Należący do Ethiopian Airlines Boeing 737 Max 8 rozbił się w niedzielę rano sześć minut po starcie z lotniska w stolicy Etiopii. Samolot leciał do stolicy Kenii - Nairobi. Na pokładzie było 149 pasażerów i 8 członków załogi. Przyczyna katastrofy nie jest znana.
Rzeczniczka MSZ potwierdziła, że w katastrofie zginęło dwóch Polaków. - Jeden to pracownik MSZ, jest to tym większy dla nas ból, że pożegnaliśmy naszego wieloletniego kolegę - powiedziała Suwara.
Jak podała, drugą ofiarą jest "osoba małoletnia obywatelstwa polsko-kenijskiego". Suwara dodała, że ofiary nie były spokrewnione.
Chiny zawieszają eksploatację Boeingów 737 Max
Władze chińskie poleciły krajowym przewoźnikom lotniczym zawieszenie eksploatacji samolotów Boeing 737 Max - poinformowała w poniedziałek państwowa chińska organizacja medialna Caijing.

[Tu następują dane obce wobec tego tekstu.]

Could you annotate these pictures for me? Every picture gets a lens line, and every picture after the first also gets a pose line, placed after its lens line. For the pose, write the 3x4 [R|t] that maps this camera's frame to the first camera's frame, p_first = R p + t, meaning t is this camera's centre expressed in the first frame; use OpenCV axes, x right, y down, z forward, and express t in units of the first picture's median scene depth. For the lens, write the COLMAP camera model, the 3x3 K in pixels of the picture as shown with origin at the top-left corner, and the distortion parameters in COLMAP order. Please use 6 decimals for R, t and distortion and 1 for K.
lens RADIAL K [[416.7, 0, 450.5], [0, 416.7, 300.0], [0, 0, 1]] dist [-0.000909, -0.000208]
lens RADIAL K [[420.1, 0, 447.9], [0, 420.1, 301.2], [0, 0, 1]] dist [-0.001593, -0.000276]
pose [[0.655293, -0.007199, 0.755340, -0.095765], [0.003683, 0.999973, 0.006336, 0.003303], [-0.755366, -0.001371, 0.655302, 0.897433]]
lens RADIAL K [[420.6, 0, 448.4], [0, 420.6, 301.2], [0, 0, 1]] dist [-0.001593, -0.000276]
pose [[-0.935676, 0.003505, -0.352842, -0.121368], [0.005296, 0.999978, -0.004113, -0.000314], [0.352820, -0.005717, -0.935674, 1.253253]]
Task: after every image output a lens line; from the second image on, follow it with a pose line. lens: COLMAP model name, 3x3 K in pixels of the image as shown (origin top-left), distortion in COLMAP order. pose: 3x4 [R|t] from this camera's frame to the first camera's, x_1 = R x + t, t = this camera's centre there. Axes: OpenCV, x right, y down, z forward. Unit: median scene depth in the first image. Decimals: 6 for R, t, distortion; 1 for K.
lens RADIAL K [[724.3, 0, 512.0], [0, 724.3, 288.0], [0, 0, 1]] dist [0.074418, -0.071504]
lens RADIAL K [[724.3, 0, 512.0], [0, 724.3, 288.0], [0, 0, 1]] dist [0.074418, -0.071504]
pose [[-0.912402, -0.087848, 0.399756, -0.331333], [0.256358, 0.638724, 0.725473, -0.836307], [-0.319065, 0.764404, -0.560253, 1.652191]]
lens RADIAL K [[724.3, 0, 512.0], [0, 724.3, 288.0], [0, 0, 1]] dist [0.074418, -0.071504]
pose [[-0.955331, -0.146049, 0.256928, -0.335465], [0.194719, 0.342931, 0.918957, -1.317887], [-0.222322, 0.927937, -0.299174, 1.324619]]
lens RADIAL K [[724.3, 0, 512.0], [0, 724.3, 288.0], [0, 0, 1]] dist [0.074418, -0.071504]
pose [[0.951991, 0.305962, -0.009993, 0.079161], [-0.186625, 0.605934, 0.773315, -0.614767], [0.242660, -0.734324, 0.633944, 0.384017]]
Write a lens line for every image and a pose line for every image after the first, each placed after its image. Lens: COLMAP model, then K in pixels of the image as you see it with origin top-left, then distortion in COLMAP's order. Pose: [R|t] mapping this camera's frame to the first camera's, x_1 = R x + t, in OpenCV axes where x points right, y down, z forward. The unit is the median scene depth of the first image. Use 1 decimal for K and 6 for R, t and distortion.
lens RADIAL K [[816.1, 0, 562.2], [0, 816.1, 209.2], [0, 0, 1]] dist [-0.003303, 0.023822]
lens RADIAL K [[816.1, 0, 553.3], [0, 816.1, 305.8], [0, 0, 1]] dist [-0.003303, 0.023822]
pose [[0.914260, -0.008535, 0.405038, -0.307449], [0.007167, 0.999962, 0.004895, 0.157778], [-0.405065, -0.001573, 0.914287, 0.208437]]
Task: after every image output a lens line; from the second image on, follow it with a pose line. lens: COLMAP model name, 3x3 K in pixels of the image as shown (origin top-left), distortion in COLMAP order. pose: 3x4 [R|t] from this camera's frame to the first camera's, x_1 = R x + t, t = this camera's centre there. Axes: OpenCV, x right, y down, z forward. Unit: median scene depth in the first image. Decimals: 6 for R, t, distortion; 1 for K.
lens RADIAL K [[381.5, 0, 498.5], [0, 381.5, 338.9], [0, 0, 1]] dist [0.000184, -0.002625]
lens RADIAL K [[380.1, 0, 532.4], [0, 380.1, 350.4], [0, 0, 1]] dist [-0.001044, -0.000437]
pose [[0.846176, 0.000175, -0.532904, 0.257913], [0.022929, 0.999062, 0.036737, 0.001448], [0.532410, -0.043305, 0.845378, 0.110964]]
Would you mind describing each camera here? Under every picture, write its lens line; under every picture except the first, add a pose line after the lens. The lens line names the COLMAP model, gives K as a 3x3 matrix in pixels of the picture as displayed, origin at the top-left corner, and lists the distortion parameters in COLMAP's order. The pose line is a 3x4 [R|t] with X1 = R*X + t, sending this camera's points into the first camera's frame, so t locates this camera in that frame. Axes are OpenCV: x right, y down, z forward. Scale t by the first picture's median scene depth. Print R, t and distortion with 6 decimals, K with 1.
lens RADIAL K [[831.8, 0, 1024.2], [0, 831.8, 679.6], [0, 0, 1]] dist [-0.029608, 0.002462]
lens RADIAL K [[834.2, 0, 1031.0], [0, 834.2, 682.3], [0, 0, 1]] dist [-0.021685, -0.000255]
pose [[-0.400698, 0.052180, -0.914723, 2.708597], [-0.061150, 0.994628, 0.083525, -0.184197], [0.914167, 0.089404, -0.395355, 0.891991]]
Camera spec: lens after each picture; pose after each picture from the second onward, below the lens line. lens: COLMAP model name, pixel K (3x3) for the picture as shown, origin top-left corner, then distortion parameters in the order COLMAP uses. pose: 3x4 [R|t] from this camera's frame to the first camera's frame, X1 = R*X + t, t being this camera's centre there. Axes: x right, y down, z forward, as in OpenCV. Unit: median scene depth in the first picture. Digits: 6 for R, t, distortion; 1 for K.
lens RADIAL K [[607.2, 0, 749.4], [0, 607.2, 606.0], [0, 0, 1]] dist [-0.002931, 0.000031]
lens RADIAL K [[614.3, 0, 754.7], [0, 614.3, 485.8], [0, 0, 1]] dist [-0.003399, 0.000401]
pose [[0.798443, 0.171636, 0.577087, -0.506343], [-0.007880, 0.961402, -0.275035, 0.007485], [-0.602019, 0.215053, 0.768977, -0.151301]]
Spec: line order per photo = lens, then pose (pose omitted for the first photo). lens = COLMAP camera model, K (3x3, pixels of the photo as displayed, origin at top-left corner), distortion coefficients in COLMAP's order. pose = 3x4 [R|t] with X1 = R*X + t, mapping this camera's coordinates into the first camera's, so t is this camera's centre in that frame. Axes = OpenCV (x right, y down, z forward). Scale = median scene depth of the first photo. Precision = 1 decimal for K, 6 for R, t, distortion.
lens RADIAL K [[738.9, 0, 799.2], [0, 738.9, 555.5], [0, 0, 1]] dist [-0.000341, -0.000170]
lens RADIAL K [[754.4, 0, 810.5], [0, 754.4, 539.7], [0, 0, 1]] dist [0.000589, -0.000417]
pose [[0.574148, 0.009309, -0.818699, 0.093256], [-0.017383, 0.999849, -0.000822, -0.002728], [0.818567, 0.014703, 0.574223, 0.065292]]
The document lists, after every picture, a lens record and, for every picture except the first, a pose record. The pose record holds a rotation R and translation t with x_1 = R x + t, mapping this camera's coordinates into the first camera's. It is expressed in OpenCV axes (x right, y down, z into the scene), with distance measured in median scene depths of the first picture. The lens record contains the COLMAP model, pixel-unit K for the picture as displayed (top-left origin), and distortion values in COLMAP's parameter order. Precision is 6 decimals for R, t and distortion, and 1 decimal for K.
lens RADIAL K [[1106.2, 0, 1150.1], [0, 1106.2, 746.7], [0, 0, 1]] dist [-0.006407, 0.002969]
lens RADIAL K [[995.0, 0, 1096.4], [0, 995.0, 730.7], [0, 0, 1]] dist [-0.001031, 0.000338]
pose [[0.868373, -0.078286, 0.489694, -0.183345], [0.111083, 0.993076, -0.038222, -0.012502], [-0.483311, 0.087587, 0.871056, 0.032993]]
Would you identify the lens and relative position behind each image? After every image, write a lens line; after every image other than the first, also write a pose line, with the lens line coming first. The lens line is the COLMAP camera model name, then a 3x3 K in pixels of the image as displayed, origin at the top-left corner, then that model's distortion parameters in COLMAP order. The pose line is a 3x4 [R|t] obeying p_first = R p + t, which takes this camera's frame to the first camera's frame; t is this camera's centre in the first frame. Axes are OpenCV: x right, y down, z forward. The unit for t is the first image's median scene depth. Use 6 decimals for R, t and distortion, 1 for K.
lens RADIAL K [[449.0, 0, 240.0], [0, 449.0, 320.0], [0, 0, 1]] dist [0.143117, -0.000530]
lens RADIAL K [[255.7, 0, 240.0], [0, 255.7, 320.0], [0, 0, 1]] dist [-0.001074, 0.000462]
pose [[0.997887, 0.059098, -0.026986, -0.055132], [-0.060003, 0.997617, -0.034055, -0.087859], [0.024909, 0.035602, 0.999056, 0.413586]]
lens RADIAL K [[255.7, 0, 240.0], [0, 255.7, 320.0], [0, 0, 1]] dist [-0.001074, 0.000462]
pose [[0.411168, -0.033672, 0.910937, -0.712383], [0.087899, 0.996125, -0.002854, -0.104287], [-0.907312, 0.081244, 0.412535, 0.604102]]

Samolot tego typu rozbił się w niedzielę w Etiopii powodując śmierć wszystkich 157 osób na pokładzie.
Według Caijing, powołującej się na poinformowane źródła, polecenie wstrzymania eksploatacji tych samolotów linie lotnicze otrzymały od Administracji Lotnictwa Cywilnego Chin (CAAC). Chińscy przewoźnicy mają ok. 60 takich samolotów.
Rzecznik koncernu Boeing odmówił komentarza, podobnie jak CAAC.
Caijing informuje, że samoloty 737 MAX zostaną zastąpione przez maszyny typu 737-800.
Była to kolejna katastrofa samolotu 737 Max. W październiku ub.r. samolot tego typu przewoźnika Lion Air, lecący ze stolicy Indonezji Dżakarty na wyspę Sumatra, wkrótce po starcie runął do morza w odległości ok. 15 km od brzegu. Zginęło wówczas 189 pasażerów i członków załogi. Rejestrator danych w kokpicie wykazał, że wskaźnik prędkości samolotu uległ uszkodzeniu podczas ostatnich czterech lotów, chociaż linie Lion Air początkowo twierdziły, że problemy z samolotem zostały usunięte.
Jak informuje Reuter, Boeing postanowił odroczyć planowaną uroczystą inaugurację swojego nowego szerokokadłubowego samolotu 777x. Według opublikowanego komunikatu inauguracja odbędzie się "w niedalekiej przyszłości".